* **WORK INSTRUCTION**
Your answer must be the full set of records, repeated exactly.

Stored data
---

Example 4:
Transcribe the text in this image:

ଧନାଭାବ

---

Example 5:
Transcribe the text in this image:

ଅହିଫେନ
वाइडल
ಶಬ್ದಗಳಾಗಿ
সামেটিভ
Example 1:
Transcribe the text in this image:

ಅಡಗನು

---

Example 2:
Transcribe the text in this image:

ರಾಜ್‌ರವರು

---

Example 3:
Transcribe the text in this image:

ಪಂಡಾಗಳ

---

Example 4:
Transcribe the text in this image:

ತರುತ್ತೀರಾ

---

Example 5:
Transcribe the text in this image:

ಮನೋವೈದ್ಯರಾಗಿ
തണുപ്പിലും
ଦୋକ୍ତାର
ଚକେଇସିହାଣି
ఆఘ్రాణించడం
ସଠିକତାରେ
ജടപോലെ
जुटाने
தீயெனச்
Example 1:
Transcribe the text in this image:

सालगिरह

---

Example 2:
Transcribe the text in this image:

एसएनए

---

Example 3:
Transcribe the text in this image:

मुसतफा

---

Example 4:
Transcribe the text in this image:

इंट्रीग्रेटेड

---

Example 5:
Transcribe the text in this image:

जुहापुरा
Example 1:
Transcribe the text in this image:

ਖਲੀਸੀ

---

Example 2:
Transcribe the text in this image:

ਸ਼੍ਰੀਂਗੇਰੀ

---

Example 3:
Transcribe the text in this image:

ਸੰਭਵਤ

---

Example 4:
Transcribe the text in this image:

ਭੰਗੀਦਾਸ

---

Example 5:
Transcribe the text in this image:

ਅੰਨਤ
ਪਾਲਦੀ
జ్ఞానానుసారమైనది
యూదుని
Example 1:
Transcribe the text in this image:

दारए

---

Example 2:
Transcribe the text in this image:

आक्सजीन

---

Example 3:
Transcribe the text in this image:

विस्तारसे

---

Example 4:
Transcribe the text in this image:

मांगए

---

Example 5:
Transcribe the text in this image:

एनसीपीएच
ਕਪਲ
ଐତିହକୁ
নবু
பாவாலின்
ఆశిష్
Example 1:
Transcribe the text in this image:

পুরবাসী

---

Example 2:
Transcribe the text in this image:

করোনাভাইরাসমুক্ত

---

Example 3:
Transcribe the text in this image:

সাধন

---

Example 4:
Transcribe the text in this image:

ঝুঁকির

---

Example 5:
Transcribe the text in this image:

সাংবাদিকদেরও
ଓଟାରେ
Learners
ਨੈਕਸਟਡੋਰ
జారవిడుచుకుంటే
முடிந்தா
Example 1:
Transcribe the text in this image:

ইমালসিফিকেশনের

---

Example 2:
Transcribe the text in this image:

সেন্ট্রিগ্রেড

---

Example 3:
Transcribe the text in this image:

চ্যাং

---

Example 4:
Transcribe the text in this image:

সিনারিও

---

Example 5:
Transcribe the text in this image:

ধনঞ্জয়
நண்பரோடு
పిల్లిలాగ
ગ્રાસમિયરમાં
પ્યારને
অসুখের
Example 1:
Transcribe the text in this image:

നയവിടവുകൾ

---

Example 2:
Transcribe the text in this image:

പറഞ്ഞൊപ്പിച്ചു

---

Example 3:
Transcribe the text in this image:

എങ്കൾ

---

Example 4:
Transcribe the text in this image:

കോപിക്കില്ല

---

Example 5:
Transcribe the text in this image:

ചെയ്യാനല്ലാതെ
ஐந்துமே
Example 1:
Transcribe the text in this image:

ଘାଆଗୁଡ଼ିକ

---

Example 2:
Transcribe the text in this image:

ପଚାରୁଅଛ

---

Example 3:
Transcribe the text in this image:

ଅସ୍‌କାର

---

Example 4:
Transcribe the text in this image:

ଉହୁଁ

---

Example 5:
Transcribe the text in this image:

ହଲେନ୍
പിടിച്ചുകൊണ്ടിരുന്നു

* **RESULT FOR THIS TASK**
---

Example 4:
Transcribe the text in this image:

ଧନାଭାବ

---

Example 5:
Transcribe the text in this image:

ଅହିଫେନ
वाइडल
ಶಬ್ದಗಳಾಗಿ
সামেটিভ
Example 1:
Transcribe the text in this image:

ಅಡಗನು

---

Example 2:
Transcribe the text in this image:

ರಾಜ್‌ರವರು

---

Example 3:
Transcribe the text in this image:

ಪಂಡಾಗಳ

---

Example 4:
Transcribe the text in this image:

ತರುತ್ತೀರಾ

---

Example 5:
Transcribe the text in this image:

ಮನೋವೈದ್ಯರಾಗಿ
തണുപ്പിലും
ଦୋକ୍ତାର
ଚକେଇସିହାଣି
ఆఘ్రాణించడం
ସଠିକତାରେ
ജടപോലെ
जुटाने
தீயெனச்
Example 1:
Transcribe the text in this image:

सालगिरह

---

Example 2:
Transcribe the text in this image:

एसएनए

---

Example 3:
Transcribe the text in this image:

मुसतफा

---

Example 4:
Transcribe the text in this image:

इंट्रीग्रेटेड

---

Example 5:
Transcribe the text in this image:

जुहापुरा
Example 1:
Transcribe the text in this image:

ਖਲੀਸੀ

---

Example 2:
Transcribe the text in this image:

ਸ਼੍ਰੀਂਗੇਰੀ

---

Example 3:
Transcribe the text in this image:

ਸੰਭਵਤ

---

Example 4:
Transcribe the text in this image:

ਭੰਗੀਦਾਸ

---

Example 5:
Transcribe the text in this image:

ਅੰਨਤ
ਪਾਲਦੀ
జ్ఞానానుసారమైనది
యూదుని
Example 1:
Transcribe the text in this image:

दारए

---

Example 2:
Transcribe the text in this image:

आक्सजीन

---

Example 3:
Transcribe the text in this image:

विस्तारसे

---

Example 4:
Transcribe the text in this image:

मांगए

---

Example 5:
Transcribe the text in this image:

एनसीपीएच
ਕਪਲ
ଐତିହକୁ
নবু
பாவாலின்
ఆశిష్
Example 1:
Transcribe the text in this image:

পুরবাসী

---

Example 2:
Transcribe the text in this image:

করোনাভাইরাসমুক্ত

---

Example 3:
Transcribe the text in this image:

সাধন

---

Example 4:
Transcribe the text in this image:

ঝুঁকির

---

Example 5:
Transcribe the text in this image:

সাংবাদিকদেরও
ଓଟାରେ
Learners
ਨੈਕਸਟਡੋਰ
జారవిడుచుకుంటే
முடிந்தா
Example 1:
Transcribe the text in this image:

ইমালসিফিকেশনের

---

Example 2:
Transcribe the text in this image:

সেন্ট্রিগ্রেড

---

Example 3:
Transcribe the text in this image:

চ্যাং

---

Example 4:
Transcribe the text in this image:

সিনারিও

---

Example 5:
Transcribe the text in this image:

ধনঞ্জয়
நண்பரோடு
పిల్లిలాగ
ગ્રાસમિયરમાં
પ્યારને
অসুখের
Example 1:
Transcribe the text in this image:

നയവിടവുകൾ

---

Example 2:
Transcribe the text in this image:

പറഞ്ഞൊപ്പിച്ചു

---

Example 3:
Transcribe the text in this image:

എങ്കൾ

---

Example 4:
Transcribe the text in this image:

കോപിക്കില്ല

---

Example 5:
Transcribe the text in this image:

ചെയ്യാനല്ലാതെ
ஐந்துமே
Example 1:
Transcribe the text in this image:

ଘାଆଗୁଡ଼ିକ

---

Example 2:
Transcribe the text in this image:

ପଚାରୁଅଛ

---

Example 3:
Transcribe the text in this image:

ଅସ୍‌କାର

---

Example 4:
Transcribe the text in this image:

ଉହୁଁ

---

Example 5:
Transcribe the text in this image:

ହଲେନ୍
പിടിച്ചുകൊണ്ടിരുന്നു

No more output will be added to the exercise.